━━━━━ QUOTED PASSAGE
Ryūnosuke Satō 佐藤 龍之介

Personal information
- Date of birth: 16 October 2006 (age 19)
- Place of birth: Nishitokyo, Tokyo, Japan
- Height: 1.71 m (5 ft 7 in)
- Positions: Attacking midfielder; wing-back;

Team information
- Current team: Valencia
- Number: 39

Youth career
- 2013: Hekizan SC
- 2014–2018: JACPA Tokyo
- 2016–2023: FC Tokyo

Senior career*
- Years: Team / Apps / (Gls)
- 2023–2026: FC Tokyo / 3 / (0)
- 2025: → Fagiano Okayama (loan) / 28 / (6)
- 2026–: Valencia / 5 / (0)

International career^{‡}
- 2022: Japan U16 / 5 / (1)
- 2023: Japan U17 / 10 / (3)
- 2023: Japan U18 / 2 / (0)
- 2024: Japan U19 / 5 / (1)
- 2024–2025: Japan U20 / 13 / (4)
- 2024–: Japan U23 / 3 / (1)
- 2025–: Japan / 5 / (0)

Medal record
Men's football
Representing Japan
AFC U-23 Asian Cup
| Winner | 2026 Saudi Arabia |  |

= Ryūnosuke Satō =

Japanese footballer (born 2006)

Ryūnosuke Satō (佐藤 龍之介, Satō Ryūnosuke) is a Japanese footballer who plays as an attacking midfielder for club Valencia, and the Japan national team.

==Club career==
===Tokyo===
====Early career====
Born in Nishitokyo, Tokyo, Satō began his career with Hekizan SC in 2013, before moving to JACPA Tokyo, graduating from the programme in 2018. Enrolled in the academy of professional side Tokyo since 2016, where he played at their facility in Kodaira, he was moved to their Musashi team in 2019.

Having watched him play at under-13 level, FC Tokyo's then-academy director Takashi Okuhara stated that, while he showed good technique, he was physically weak and did not show enough determination. At national team training sessions while still an under-13 player, he set himself the goal of reaching the 2023 FIFA U-17 World Cup, having been pushed by coaches Yoshiro Moriyama and Nozomi Hiroyama.

====2023–2024: First-team debut====
He made his professional debut for FC Tokyo on 8 March 2023, starting in their 1–0 J.League Cup loss to Cerezo Osaka. In making his debut, he became the youngest player to ever play for FC Tokyo, beating the record held by Takefusa Kubo. On 26 August 2023 Satō signed his first professional contract with FC Tokyo. Having only featured in three league games in the 2024 season, Satō expressed his disappointment at not featuring more often, stating it had affected him mentally.

====2025: Loan to Fagiano Okayama====
In January 2025, Satō joined fellow-J1 League side Fagiano Okayama on a year-long loan deal. He scored for Fagiano Okayama in the inaugural "China Derby" against fellow-Chūgoku region-based side Sanfrecce Hiroshima on 12 April 2025, the only goal in Fagiano Okayama's 1–0 win. This goal was his second for the club, having already scored against Cerezo Osaka the week before, and he followed it with a goal in Fagiano Okayama's next match against Kashima Antlers. This run of goalscoring form led him to being named April's J1 League Young Player of the Month.
━━━━━━━━━━
━━━━━ EXTRACTED ENTRIES
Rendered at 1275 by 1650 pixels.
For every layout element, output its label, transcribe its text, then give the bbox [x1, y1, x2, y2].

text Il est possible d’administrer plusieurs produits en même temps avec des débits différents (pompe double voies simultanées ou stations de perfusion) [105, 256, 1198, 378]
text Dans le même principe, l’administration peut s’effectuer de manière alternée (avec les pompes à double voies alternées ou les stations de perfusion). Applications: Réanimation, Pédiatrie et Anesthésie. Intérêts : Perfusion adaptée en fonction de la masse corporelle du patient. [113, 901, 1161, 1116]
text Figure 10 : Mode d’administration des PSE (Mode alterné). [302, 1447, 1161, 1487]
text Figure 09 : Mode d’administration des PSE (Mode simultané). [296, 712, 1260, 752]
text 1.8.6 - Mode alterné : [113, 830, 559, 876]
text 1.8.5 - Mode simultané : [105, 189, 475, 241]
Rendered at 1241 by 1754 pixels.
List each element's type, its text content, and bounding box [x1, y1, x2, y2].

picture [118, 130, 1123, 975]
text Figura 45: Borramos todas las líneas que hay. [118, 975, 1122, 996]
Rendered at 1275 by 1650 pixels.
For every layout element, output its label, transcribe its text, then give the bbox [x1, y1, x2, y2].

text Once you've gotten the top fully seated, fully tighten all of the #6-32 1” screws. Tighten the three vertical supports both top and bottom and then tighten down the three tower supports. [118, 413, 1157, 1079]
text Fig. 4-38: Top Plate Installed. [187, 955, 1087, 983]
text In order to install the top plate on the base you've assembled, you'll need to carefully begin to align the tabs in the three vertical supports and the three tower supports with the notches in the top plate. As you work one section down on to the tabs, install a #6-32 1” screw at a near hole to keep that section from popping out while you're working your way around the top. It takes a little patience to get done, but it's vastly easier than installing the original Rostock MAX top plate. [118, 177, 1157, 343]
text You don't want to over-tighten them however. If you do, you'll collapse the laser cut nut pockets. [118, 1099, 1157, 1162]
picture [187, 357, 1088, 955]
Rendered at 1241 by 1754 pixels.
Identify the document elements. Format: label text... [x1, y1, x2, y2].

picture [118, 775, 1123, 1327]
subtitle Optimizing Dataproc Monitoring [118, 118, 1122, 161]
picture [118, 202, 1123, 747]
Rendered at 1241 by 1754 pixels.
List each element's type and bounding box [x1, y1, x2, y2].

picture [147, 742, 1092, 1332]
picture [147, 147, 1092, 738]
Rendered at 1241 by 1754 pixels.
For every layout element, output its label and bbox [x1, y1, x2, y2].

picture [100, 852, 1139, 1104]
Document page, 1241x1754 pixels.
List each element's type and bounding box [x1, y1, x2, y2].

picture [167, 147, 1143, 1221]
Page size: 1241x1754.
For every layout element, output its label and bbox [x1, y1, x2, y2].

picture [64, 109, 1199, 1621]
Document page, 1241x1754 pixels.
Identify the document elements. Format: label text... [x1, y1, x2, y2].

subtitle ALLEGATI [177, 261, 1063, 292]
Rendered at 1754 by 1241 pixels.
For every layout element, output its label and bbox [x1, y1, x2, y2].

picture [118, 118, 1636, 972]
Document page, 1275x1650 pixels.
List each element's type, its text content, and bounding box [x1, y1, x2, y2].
━━━━━━━━━━
[WRITTEN PROBLEM A]:
Retype the passage of the footballer's biography between "- 2023–2026: FC" and "U18 / 2 / (0)", inclusive.
[WRITTEN PROBLEM B]:
Pick up the footballer's biography after its last sentence and keep writing.
The stored items are distinct material, apart from the footballer's biography.

[EXPECTED ANSWER A]:
- 2023–2026: FC Tokyo / 3 / (0)
- 2025: → Fagiano Okayama (loan) / 28 / (6)
- 2026–: Valencia / 5 / (0)

International career^{‡}
- 2022: Japan U16 / 5 / (1)
- 2023: Japan U17 / 10 / (3)
- 2023: Japan U18 / 2 / (0)

[EXPECTED ANSWER B]:
Further J1 League Young Player of the Month awards followed in both July and October, as his performances continued to draw plaudits from Japanese media. At the end of the season, he was named the J1 League Young Player of the Year, highlighting a successful personal campaign with Fagiano Okayama as he helped the club to a 13th-place finish in their first year in the J1 League.

===Valencia===
On 7 July 2026, Satō signed for Valencia on a contract until 2031, with the intention of becoming the first Japanese player to play for the first team.

==International career==
===Youth===
Having returned early from the 2024 Maurice Revello Tournament after withdrawing from the squad, Satō was called up to the Japan under-23 side for a friendly against France on 17 July 2024. Just one week later he featured for Japan's under-19 side, scoring two goals against the Ryukoku University in a 4–2 training match win.

Called up to the under-20 side for the 2025 AFC U-20 Asian Cup, Satō featured in four of Japan's five games, scoring in their 3–0 win against Thailand. He later expressed his disappointment in not being able to help Japan win the tournament, after they were knocked out in the semi-final by Australia. He was called up to the under-20 side again for the 2025 FIFA U-20 World Cup, stating that his "personal goal is to score three goals and get three assists, and as a team, I want to aim to win the championship".

===Senior===
In June 2025, he was called up to the Japan national football team for the third round of 2026 FIFA World Cup qualification. In making his debut against Indonesia in Japan's 6–0 win on 12 June 2025, he beat Shinji Kagawa's record as the youngest player to represent Japan in World Cup qualification, as well as being the fourth-youngest player to ever play for Japan. After his fifth cap, in a 2–0 friendly win against Ghana, Satō expressed his desire to beat Nobutoshi Kaneda's record as Japan's youngest goal-scorer.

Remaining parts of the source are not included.